I’ve been in travel mode for the last month: east coast, midwest, and now west coast to say goodbye to friends and family before M and I take the big trans-Pacific flight for our round-the-world trip. The biggest challenge so far is creating routine in the non-routine nature of traveling. How do I create time, motivation, and money to do things that are important to me, such as maintaining a regular yoga practice, continuing to grow as a yoga teacher, exercising regularly, and spending time thinking about and writing in my blog and website?

With all the new and stimulating sights and sounds around me (see below for our San Francisco adventures), it’s tempting to go explore, walk around, get out there, go go go. And I know once we leave the country, this will be even more so. But there’s a side of me that says “Soyee, don’t forget about me! I need to  — go for a swim or bike ride. I need purpose — dedicate time towards long-term goals. I need introspection — ponder and check in with yourself.”

There’s also a bubbling soup simmering on the inside. Factors like exciting surroundings, my partner M and I sliding into woohoo-vacation-adventure-together mode, and more time to sit and ponder add up and make it challenging to create and stick to a routine.

Yoga Sutra 2.26 says discernment is the key to getting unstuck. To use a Buddhist analogy, getting unstuck is like a lotus growing out of mud and muck and rising above it to the surface of the water it sits on.

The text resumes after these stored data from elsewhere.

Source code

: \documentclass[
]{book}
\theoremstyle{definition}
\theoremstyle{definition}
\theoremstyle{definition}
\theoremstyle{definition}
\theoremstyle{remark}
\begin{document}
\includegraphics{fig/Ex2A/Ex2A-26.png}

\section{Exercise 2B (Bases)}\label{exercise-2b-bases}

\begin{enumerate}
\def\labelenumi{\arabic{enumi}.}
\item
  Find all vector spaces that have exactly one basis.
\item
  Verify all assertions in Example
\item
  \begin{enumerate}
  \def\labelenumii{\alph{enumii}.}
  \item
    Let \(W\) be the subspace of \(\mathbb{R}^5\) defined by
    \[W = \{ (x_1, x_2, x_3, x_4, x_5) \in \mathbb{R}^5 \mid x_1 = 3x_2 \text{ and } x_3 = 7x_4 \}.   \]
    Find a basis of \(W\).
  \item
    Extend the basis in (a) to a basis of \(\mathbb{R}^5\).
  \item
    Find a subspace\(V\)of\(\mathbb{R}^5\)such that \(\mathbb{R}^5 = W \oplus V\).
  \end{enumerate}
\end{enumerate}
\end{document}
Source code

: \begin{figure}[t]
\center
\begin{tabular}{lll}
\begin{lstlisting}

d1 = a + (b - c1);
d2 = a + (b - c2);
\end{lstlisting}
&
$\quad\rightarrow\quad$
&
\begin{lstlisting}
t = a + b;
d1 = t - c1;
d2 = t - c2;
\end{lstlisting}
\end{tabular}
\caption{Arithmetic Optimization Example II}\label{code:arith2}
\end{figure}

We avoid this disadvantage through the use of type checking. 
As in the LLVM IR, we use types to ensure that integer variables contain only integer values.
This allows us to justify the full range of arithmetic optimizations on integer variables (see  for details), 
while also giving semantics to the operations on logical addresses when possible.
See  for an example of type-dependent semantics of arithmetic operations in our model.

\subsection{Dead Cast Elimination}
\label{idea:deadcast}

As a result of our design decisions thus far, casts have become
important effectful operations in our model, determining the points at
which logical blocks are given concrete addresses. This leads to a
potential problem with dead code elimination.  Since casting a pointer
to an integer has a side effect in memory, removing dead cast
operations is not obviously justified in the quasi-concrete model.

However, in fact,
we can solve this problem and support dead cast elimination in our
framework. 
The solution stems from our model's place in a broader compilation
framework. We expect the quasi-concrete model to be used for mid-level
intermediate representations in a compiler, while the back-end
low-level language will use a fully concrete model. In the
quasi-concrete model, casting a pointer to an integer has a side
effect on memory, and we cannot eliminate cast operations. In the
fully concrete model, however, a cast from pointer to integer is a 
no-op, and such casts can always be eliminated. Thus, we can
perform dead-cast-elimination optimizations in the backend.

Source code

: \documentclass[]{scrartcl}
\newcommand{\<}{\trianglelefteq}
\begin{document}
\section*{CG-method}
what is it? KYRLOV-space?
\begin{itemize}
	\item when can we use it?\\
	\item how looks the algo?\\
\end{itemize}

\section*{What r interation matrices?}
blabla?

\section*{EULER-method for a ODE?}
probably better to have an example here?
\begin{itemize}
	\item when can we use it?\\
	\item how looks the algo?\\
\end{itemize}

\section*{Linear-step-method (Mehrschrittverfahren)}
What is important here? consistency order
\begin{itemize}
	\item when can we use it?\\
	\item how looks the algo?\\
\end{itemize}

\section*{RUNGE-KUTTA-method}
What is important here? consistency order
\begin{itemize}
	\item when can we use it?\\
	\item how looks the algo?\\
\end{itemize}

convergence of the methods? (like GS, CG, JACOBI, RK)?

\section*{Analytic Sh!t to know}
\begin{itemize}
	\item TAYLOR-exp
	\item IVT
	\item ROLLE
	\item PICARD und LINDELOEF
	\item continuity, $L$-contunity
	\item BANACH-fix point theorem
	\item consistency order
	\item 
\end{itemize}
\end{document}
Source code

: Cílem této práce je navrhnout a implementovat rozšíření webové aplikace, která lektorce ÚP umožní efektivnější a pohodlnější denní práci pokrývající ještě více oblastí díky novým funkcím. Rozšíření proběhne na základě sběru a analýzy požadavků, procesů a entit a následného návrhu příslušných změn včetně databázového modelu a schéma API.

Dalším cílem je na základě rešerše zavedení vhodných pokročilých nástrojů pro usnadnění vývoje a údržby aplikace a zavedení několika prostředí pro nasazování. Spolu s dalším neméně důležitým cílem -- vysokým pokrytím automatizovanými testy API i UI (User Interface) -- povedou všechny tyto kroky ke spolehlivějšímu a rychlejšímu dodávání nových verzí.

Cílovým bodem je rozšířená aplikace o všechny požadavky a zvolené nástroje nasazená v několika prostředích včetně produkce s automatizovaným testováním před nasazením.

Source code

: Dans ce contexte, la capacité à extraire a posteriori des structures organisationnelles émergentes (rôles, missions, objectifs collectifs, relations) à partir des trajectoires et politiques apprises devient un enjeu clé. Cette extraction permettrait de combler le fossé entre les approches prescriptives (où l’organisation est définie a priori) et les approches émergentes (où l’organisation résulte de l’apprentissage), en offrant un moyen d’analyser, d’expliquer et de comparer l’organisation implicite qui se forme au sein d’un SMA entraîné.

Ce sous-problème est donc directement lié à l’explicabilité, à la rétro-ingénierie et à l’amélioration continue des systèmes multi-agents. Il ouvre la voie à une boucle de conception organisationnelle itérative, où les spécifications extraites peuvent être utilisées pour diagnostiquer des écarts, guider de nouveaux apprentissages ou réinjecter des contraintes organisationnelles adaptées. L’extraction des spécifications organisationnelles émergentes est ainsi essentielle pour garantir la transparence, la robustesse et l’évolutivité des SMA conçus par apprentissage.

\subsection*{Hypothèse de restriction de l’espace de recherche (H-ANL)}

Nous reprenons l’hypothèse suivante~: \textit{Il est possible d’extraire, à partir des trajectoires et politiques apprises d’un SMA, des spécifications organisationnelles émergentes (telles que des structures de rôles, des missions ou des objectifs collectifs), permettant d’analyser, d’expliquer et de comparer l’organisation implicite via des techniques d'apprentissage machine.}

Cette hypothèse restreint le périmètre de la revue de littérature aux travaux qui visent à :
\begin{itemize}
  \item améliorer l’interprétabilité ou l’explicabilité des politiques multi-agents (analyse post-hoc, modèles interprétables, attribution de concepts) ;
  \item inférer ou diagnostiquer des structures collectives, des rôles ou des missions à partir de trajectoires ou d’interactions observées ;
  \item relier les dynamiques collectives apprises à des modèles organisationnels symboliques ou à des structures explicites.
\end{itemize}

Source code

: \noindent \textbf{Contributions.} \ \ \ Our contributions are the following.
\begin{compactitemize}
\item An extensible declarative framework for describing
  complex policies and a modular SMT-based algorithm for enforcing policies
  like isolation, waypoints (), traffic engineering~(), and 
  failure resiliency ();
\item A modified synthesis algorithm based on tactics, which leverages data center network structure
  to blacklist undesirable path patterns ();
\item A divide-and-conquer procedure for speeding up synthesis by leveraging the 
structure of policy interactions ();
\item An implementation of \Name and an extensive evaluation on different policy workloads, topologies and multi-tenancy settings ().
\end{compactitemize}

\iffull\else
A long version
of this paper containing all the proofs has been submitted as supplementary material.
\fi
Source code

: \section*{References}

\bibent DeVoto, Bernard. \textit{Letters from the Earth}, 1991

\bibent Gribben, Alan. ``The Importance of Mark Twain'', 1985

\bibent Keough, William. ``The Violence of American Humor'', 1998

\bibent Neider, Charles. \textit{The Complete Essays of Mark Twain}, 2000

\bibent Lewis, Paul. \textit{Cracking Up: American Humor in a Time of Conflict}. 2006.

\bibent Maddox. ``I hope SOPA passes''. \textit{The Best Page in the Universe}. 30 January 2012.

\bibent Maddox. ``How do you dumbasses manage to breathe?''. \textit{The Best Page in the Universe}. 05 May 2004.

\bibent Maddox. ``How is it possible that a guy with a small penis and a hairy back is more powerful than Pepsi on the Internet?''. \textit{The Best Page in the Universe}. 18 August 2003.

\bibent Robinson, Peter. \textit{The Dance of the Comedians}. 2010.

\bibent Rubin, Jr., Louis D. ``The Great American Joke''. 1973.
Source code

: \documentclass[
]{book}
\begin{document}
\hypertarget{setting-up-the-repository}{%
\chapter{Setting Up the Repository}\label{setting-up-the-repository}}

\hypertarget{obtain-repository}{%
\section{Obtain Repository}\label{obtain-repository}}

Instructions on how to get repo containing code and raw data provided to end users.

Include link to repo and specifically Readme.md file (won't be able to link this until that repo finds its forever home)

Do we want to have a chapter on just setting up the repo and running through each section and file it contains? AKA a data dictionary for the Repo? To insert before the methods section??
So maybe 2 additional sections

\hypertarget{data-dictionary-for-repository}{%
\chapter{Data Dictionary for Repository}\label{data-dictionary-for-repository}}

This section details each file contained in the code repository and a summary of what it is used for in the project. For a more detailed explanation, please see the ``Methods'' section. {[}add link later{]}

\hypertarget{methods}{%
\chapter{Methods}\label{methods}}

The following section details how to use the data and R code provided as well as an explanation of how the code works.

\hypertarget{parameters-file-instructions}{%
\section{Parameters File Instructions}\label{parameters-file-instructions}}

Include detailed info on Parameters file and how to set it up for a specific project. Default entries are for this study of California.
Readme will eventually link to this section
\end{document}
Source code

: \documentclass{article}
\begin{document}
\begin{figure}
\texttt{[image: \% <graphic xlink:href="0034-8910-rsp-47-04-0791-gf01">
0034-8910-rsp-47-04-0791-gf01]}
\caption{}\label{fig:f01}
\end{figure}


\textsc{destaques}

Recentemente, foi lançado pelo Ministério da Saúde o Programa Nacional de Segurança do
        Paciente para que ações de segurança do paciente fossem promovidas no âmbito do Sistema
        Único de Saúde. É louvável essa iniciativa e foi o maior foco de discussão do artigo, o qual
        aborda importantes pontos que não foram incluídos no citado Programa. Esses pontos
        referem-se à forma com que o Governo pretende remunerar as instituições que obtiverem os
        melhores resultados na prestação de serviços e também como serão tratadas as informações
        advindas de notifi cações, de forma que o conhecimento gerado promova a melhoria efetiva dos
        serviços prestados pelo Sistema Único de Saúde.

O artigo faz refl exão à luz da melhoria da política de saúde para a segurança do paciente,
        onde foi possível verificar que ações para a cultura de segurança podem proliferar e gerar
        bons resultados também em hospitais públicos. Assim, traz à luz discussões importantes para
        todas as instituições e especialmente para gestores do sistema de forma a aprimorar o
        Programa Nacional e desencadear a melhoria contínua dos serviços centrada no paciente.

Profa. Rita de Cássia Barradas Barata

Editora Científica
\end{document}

I’ve realized these past few weeks that this is a great opportunity to practice discernment, because I will need to become aware of what’s going on around me and within me as I continue to travel. I think it will help me stay conscious of my needs as well as help me process and enjoy what’s happening as I go from place to place. Like a diamond hard blade (the mythical vajra), discernment cuts through avidiya, or ignorance. By practicing yoga off the mat, I hope to get myself to practice more yoga on the mat, on-the-go!

Grateful goodbye

I’m sitting in a sushi place, enjoying some me time before we begin our travels on Wednesday.(First stop, NYC!) Yes, even though we’ll be in Japan in a month, I’m still getting sushi…because yum.

Anyway, I notice the giant glass of ice water the waitress set in front of me, and how I gave it no thought when she set it down:


I feel grateful for ice cold, free-refill, safe-to-drink water because I know in a couple months we’ll be in places where this is not a thing.

It’s with gratitude that I say goodbye to the USA this month…till who knows when!